The path must live under one of the two allowed roots (~/.z4j or the per-uid tmp fallback) - the security clamp rejects anything else, so a typo like Z4J_BUFFER_PATH=/etc/passwd is structurally impossible.

When an agent doesn’t come online, run the framework-side doctor first. It probes the same things the agent runtime would but synchronously and without starting the persistent connection - so you get specific failure reasons instead of “the dashboard shows unknown”.

Django:

Terminal window
sudo -u www-data /srv/picker/venv/bin/python /srv/picker/picker/manage.py z4j_doctor

Flask:

Terminal window
sudo -u www-data /srv/picker/venv/bin/python -m z4j_flask doctor

FastAPI:

Terminal window
sudo -u www-data /srv/picker/venv/bin/python -m z4j_fastapi doctor

Standalone Celery (no framework):

Terminal window
sudo -u www-data /srv/picker/venv/bin/python -m z4j_bare doctor

Always run the doctor as the same user the service runs under. Otherwise Path.home() resolves differently, the buffer-path probe reads a different writable status, and the result doesn’t reflect what the actual service sees.

z4j-doctor (django)
===================
brain_url: https://tasks.example.com/
project_id: picker
agent_name: picker_django
buffer_path: /tmp/z4j-33/buffer-7281.sqlite
transport: auto
[OK] buffer_path OK: buffer dir /tmp/z4j-33 is writable
[OK] dns OK: tasks.example.com -> 198.51.100.42
[OK] tcp OK: TCP connect to tasks.example.com:443
[OK] tls OK: TLS TLSv1.3 to tasks.example.com (cert CN='tasks.example.com')
[OK] websocket OK: ws upgrade to https://tasks.example.com/ succeeded
engines auto-detected: celery

Add --no-websocket to skip the WS round-trip when z4j is intentionally offline. Add --json for scripting.

ProbeCatches
buffer_pathService user can’t write to its $HOME; tmp fallback also unwritable; explicit Z4J_BUFFER_PATH typo
dnsBad brain hostname, split-DNS, stale /etc/hosts
tcpEgress firewall blocks z4j port, NAT timeout, no route
tlsCert hostname mismatch, expired cert, untrusted CA, intermediate cert missing
websocketReverse proxy strips Upgrade: header, wrong token, wrong project_id, missing HMAC, brain refuses protocol version

Common problems that the doctor will surface:

  • Environment= vs EnvironmentFile= - env vars set in your shell or a project .env file don’t propagate to the service.
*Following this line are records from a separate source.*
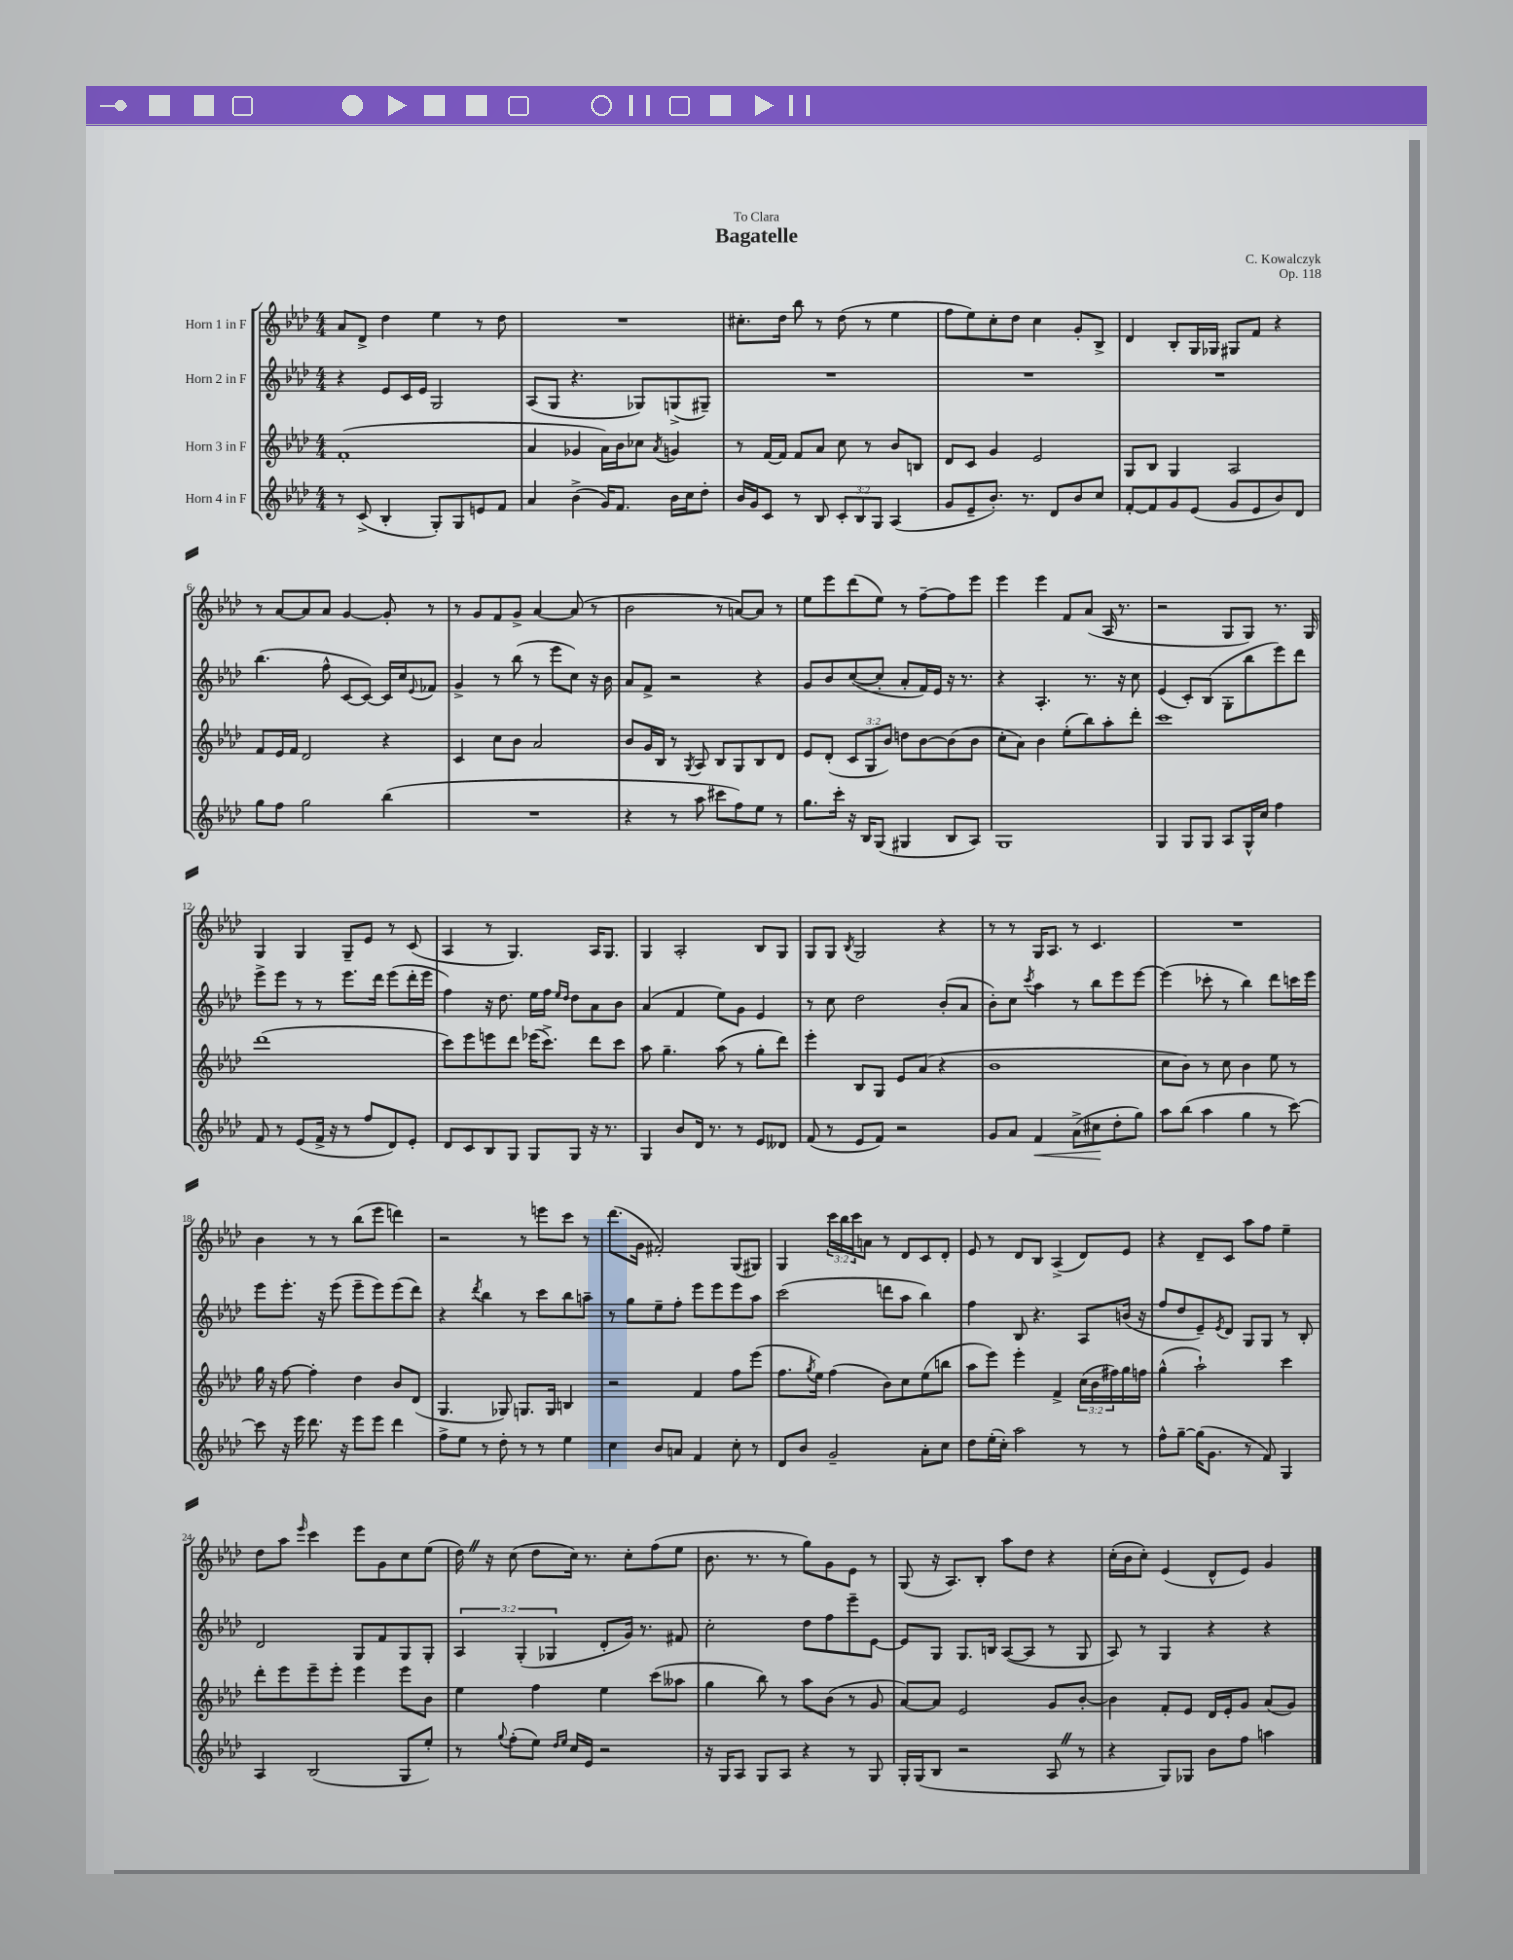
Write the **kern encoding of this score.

**kern	**kern	**kern	**kern
*staff4	*staff3	*staff2	*staff1
*clefG2	*clefG2	*clefG2	*clefG2
*k[b-e-a-d-]	*k[b-e-a-d-]	*k[b-e-a-d-]	*k[b-e-a-d-]
*M4/4	*M4/4	*M4/4	*M4/4
8r	(1f'	4r	8a-
(8c^	.	.	8d-^
4B-'	.	8e-	4dd-
.	.	16c	.
.	.	16e-	.
8G')	.	2G	4ee-
8G	.	.	.
8e	.	.	8r
8f	.	.	8dd-
=	=	=	=
4a-	4a-	(8A-	1r
.	.	8G	.
(4b-^	4g-	4.r	.
16g)	16a-)	.	.
8.f	16b-	.	.
.	8cc-	8G-)	.
.	8qa-	.	.
16b-	4g	(8G^	.
16cc	.	.	.
8dd-'	.	8G#~)	.
=	=	=	=
16b-	8r	1r	8.cc#'
16g	.	.	.
8c	[16f	.	.
.	16f]	.	16dd-
8r	8f	.	8bb-
8B-	8a-	.	8r
12c'	8cc	.	(8dd-
12B-	.	.	.
.	8r	.	8r
12G	.	.	.
(4A-	8b-	.	4ee-
.	8B	.	.
=	=	=	=
8g	8d-	1r	8ff
8e-~	8c	.	8ee-)
8.b-')	4g	.	8cc'
.	.	.	8dd-
8.r	.	.	.
.	2e-	.	4cc
8d-	.	.	.
8b-	.	.	8g'
8cc	.	.	8B-^
=	=	=	=
[8f'	8G	1r	4d-
8f]	8B-	.	.
8g	4G	.	8B-'
(8e-	.	.	16G
.	.	.	16G-
8g	2A-	.	8G#
8e-	.	.	8f
8b-)	.	.	4r
8d-	.	.	.
=	=	=	=
8gg	8f	(4.bb-	8r
8ff	16e-	.	[8a-
.	16f	.	.
2gg	2d-	.	8a-]
.	.	8ff^^	8a-
.	.	[8c	[4g
.	.	8c_)	.
(4bb-	4r	16c]	8g']
.	.	16cc	.
.	.	8qqe-	.
.	.	8f-	8r
=	=	=	=
1r	4c	4g^	8r
.	.	.	8g
.	8cc	8r	8f
.	8b-	(8bb-	8g^
.	2a-	8r	[4a-
.	.	8eee-	.
.	.	8cc)	(8a-]
.	.	16r	8r
.	.	16b-	.
=	=	=	=
4r	8b-	8a-	2b-
.	16g	8f^	.
.	16B-	.	.
8r	8r	2r	.
.	8qG	.	.
8aa-	8A-	.	.
8ccc#	8B-	.	8r
8ff)	8G	.	[8a)
8ee-	8B-	4r	8a]
8r	8d-	.	8r
=	=	=	=
8.gg	8e-	8g	8ee-
.	(8d-'	8b-	8eee-
16ccc'	.	.	.
16r	12c	([8cc	(8ddd-
16B-	.	.	.
.	12G	.	.
(8G	.	8cc']	8ee-)
.	12b-)	.	.
4G#	8dd	8a-'	8r
.	[8b-	16f)	[8ff~
.	.	16e-	.
8B-	(8b-]	16r	8ff]
.	.	8.r	.
8A-)	8b-	.	8eee-
=	=	=	=
1G	8cc'	4r	4eee-
.	8a-)	.	.
.	4b-	4.A-'	4eee-
.	(8ee-'	.	8f
.	8bb-)	8.r	(8a-
.	8aa-'	.	16A-
.	.	16r	8.r
.	8ddd-'	8cc	.
=	=	=	=
4G	1ccc	(4e-	2r
8G	.	8c')	.
8G	.	(8B-	.
8A-	.	8G'	8G
16G^^	.	8bb-	8G)
16cc	.	.	.
4ff	.	8eee-)	8.r
.	.	8ddd-	.
.	.	.	16G
=	=	=	=
8f	(1ddd-	8eee-^	4G
8r	.	8eee-	.
(8e-	.	8r	4G
16f^	.	8r	.
16r	.	.	.
8r	.	8.eee-	8G~
8ff	.	.	8e-
.	.	16ddd-	.
8d-)	.	(8eee-	8r
8e-'	.	16ddd-'	(8c
.	.	16eee-	.
=	=	=	=
8d-	8ccc)	4ff)	4A-
8c	8eee-	.	.
8B-	8eee	16r	8r
.	.	8.dd-	.
8G	8ddd-	.	4.G)
8G	(16eee-	16ee-	.
.	8.ccc^)	16ff	.
.	.	16qqee-	.
.	.	16qqdd-	.
8G	.	8dd-	.
16r	8ddd-	8a-	16A-
8.r	.	.	8.G
.	8ccc	8b-	.
=	=	=	=
4G	8aa-	(4a-	4G
.	4.gg~	.	.
8b-	.	4f	2A-'
16d-	.	.	.
8.r	.	.	.
.	(8aa-	8ee-)	.
8r	8r	8g	.
8e-	8gg'	4e-	8B-
8d--	8ddd-)	.	8G
=	=	=	=
(8f	4eee-'	8r	8G
8r	.	8cc	8G
.	.	.	8qB-
8e-	8B-	2dd-	2G
8f)	8G	.	.
2r	8e-	.	.
.	(8a-	.	.
.	4r	(8b-'	4r
.	.	8a-	.
=	=	=	=
8g	1b-	8b-')	8r
8a-	.	8cc	8r
.	.	8qccc	.
4f	.	4aa-	16G
.	.	.	8.A-
(8a-^	.	8r	8r
8cc#	.	8bb-	4.c
8dd-'	.	8eee-	.
8gg)	.	[8eee-	.
=	=	=	=
8aa-	8cc	(4eee-]	1r
(8bb-	8b-)	.	.
4aa-	8r	8ccc-'	.
.	8cc	8r	.
4gg	4b-	4bb-)	.
8r	8ee-	8ddd-	.
[8ccc)	8r	16ccc	.
.	.	16eee-	.
=	=	=	=
8ccc]	16gg	8eee-	4b-
.	16r	.	.
16r	[8ff	8.eee-'	.
16eee-	.	.	.
8.ddd-	4ff']	.	8r
.	.	16r	.
.	.	(8eee-	8r
16r	.	.	.
8eee-	4dd-	8eee-~	(8bb-
8eee-	.	8eee-)	8eee-
4ddd-	8b-	(8eee-	4ddd)
.	(8d-	8ddd-)	.
=	=	=	=
8ff^	4.G	4r	2r
8ee-	.	.	.
.	.	8qddd-	.
8r	.	4bb-	.
8dd-'	8G-)	.	.
8r	8.G	8r	8r
8r	.	8ccc	8eee
.	16G	.	.
4ee-	4B	8bb-	8ccc
.	.	8aa~	8r
=	=	=	=
4cc	2r	8r	(8.ddd-
.	.	8gg	.
.	.	.	16g
8b-	.	8ee-~	2f#')
8a	.	8ff'	.
4f	4f	8eee-	.
.	.	8eee-	.
8cc'	8ff	8eee-	(8G
8r	(8eee-	8aa-	8G#)
=	=	=	=
8d-	8.ff	(2ccc	4G
8b-	.	.	.
.	8qgg	.	.
.	16ee-)	.	.
2g~	(4ff	.	24ccc
.	.	.	24bb-
.	.	.	24ccc
.	.	.	8a
.	8b-)	8ddd	8r
.	8cc	8aa-	8d-
8a-'	(8ee-	4bb-)	8c
8cc	8bb	.	8d-'
=	=	=	=
8dd-	8aa-	4ff	8e-
(16ee-'	8eee-)	.	8r
16cc')	.	.	.
2aa-	4eee-'	8B-	8d-
.	.	4.r	8B-
.	4f^	.	(4A-^
8r	(24cc	8A-	8d-)
.	24b-	.	.
.	24ff#)	.	.
8r	16gg	(16b	8e-
.	16ff	16r	.
=	=	=	=
8ff^^	(4gg^^	8ff	4r
[8gg~	.	8dd-	.
(16gg]	2aa-`)	8e-~)	8d-~
8.g	.	.	.
.	.	8qe-	.
.	.	8d-	8c
8r	.	8G	8aa-
8f)	.	8G	8ff
4G	4ccc	8r	4ee-~
.	.	8B-'	.
=	=	=	=
4A-	8ddd-'	2d-	8dd-
.	8eee-	.	8aa-
.	.	.	16qqeee-
(2B-	8eee-~	.	4ccc
.	8eee-'	.	.
.	4eee-	8G	8eee-
.	.	8f	8g
8G	8eee-	8G	8cc
8ee-')	8b-	8G'	(8ee-
=	=	=	=
8r	4ee-	6A-	16dd-)
.	.	.	16r
8qqgg	.	.	.
(8ff'	.	.	(8cc
.	.	(6G'	.
8ee-)	4ff	.	8dd-
.	.	6G-	.
16qqdd-	.	.	.
16qqee-	.	.	.
16cc	.	.	16cc)
16e-	.	.	8.r
2r	4ee-	8d-'	.
.	.	16g)	8cc'
.	.	8.r	.
.	(8ccc	.	(8ff
.	8aa--	8f#	8ee-
=	=	=	=
16r	4gg	2cc'	8.b-
16G	.	.	.
8A-	.	.	.
.	.	.	8.r
8G	8bb-)	.	.
8A-	8r	.	8r
4r	8aa-	8dd-	8gg)
.	(8b-	8ff	8g
8r	8r	8eee-~	8e-
8G	8g	[8e-	8r
=	=	=	=
16G'	[8a-)	8e-]	(8G
(16G	.	.	.
8B-	8a-]	8G	16r
.	.	.	8.A-)
2r	2e-	8.G	.
.	.	.	8B-'
.	.	16B	.
.	.	([8A-	8aa-
.	.	8A-]	8dd-
8A-	8g	8r	4r
8r	[8b-'	8G	.
=	=	=	=
4r	4b-]	8A-)	(16cc'
.	.	.	16b-
.	.	8r	8cc')
8G)	8f'	4G	(4e-
8G-	8e-	.	.
8b-	16d-	4r	8d-^^
.	16e-'	.	.
8ff	8g	.	8e-)
4aa	(8a-	4r	4g
.	8g)	.	.
==	==	==	==
*-	*-	*-	*-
Either declare them in the unit override (sudo systemctl edit <service>) or set EnvironmentFile=/path/to/.env so systemd loads it.
  • ProtectHome=true / PrivateTmp=true - these restrict where the process can write. The agent’s tmp fallback still works under PrivateTmp=true (it’s a per-service tmpfs mount), but a custom Z4J_BUFFER_PATH outside the allowed view will fail at boot. Either drop the protection or move the buffer back to ~/.z4j (with a writable HOME) or $TMPDIR/z4j-{uid}.
  • User= vs running as root - token files and buffer paths created while testing as root won’t be readable when the service drops to its real user. Always test the doctor as the service user.